[Data in this exercise — start]

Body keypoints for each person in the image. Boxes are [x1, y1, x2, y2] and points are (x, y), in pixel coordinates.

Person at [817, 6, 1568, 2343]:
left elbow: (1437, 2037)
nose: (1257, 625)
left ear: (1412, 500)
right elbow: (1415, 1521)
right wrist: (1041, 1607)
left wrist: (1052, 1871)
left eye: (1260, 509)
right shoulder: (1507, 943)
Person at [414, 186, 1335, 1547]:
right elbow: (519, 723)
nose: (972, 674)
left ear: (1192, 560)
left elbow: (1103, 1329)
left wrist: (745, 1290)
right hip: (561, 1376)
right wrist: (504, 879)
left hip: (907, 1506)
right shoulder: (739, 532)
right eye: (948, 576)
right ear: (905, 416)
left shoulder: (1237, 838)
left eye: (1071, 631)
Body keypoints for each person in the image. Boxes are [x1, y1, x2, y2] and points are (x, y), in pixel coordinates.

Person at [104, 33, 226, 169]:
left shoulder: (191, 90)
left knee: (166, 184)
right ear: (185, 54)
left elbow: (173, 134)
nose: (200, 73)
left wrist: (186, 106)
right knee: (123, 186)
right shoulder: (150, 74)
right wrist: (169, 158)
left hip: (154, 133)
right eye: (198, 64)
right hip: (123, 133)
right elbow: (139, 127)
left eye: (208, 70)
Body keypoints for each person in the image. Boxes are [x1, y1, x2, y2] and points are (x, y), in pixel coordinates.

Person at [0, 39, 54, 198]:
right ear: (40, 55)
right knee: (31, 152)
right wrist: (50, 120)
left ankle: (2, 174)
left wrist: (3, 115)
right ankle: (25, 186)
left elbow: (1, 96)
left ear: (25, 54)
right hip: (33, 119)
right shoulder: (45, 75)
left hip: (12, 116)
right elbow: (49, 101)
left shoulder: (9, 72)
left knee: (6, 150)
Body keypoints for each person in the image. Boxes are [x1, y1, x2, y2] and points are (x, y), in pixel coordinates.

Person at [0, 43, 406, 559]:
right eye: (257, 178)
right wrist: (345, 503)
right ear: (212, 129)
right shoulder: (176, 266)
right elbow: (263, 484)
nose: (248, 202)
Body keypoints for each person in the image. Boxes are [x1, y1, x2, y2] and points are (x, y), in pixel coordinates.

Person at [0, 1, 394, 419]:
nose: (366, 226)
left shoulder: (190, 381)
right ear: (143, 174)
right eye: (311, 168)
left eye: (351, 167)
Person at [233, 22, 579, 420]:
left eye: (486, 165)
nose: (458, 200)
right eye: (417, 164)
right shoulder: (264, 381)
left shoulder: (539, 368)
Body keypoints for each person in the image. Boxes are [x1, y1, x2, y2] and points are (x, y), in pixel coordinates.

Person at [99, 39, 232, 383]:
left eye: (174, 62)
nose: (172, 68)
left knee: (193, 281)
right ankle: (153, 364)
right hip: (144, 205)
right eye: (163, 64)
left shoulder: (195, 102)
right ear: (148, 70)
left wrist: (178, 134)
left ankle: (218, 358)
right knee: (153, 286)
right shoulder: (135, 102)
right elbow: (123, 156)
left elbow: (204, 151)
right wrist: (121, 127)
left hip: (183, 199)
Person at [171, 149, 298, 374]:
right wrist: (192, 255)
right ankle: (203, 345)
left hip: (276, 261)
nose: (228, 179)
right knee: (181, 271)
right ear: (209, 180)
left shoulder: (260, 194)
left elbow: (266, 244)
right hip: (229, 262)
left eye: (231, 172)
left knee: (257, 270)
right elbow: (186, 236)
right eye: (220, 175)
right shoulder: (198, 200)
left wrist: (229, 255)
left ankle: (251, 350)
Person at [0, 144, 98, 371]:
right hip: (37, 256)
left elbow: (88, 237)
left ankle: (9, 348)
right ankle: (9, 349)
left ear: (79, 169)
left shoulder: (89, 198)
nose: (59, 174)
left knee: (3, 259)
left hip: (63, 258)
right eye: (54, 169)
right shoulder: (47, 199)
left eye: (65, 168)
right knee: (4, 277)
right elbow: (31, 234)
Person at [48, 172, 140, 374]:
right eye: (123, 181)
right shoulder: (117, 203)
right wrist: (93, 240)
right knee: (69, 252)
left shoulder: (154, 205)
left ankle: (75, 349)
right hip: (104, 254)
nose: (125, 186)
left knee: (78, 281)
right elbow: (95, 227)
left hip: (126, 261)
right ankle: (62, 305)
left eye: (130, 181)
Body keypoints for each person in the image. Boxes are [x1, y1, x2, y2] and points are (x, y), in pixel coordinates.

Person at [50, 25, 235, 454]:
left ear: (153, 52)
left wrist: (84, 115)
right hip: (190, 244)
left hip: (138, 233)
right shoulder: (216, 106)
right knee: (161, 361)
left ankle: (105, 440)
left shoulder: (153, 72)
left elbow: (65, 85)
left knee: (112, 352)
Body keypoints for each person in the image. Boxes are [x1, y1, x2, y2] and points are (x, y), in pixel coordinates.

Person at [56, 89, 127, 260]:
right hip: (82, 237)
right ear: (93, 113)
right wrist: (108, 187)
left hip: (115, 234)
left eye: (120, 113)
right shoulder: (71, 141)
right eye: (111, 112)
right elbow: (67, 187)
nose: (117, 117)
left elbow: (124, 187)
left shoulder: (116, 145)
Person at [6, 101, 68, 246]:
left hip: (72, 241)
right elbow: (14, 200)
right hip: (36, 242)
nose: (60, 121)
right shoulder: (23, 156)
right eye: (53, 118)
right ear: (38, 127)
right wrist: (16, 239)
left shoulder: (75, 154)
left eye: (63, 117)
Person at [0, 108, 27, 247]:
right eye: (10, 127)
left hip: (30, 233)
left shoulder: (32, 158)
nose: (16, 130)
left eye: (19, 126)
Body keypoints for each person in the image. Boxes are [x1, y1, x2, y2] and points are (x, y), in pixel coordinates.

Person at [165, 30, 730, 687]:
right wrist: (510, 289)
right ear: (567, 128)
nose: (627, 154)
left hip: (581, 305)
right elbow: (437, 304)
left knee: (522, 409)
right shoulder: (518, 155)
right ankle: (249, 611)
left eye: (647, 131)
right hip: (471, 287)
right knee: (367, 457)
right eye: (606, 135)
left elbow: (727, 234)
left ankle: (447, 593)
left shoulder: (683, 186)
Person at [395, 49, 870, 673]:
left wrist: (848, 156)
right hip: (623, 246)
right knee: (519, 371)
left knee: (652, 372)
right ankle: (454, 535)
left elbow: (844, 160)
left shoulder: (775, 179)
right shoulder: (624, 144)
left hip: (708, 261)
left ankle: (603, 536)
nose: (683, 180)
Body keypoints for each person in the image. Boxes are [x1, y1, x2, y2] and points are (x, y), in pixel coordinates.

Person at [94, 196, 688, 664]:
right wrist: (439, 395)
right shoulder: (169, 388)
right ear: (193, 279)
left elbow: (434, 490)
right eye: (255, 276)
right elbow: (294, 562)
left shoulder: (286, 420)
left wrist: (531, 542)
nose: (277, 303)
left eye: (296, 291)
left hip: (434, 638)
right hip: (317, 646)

[Data in this exercise — finish]

In the data above, find the line with "left wrist: (745, 1290)" and the line with "right shoulder: (150, 74)". Retype both, plus every line between them, exactly.

left wrist: (745, 1290)
right hip: (561, 1376)
right wrist: (504, 879)
left hip: (907, 1506)
right shoulder: (739, 532)
right eye: (948, 576)
right ear: (905, 416)
left shoulder: (1237, 838)
left eye: (1071, 631)
Body keypoints for each person in the image. Boxes are [x1, y1, x2, y2] and points are (x, y), in pixel coordinates.

Person at [104, 33, 226, 169]:
left shoulder: (191, 90)
left knee: (166, 184)
right ear: (185, 54)
left elbow: (173, 134)
nose: (200, 73)
left wrist: (186, 106)
right knee: (123, 186)
right shoulder: (150, 74)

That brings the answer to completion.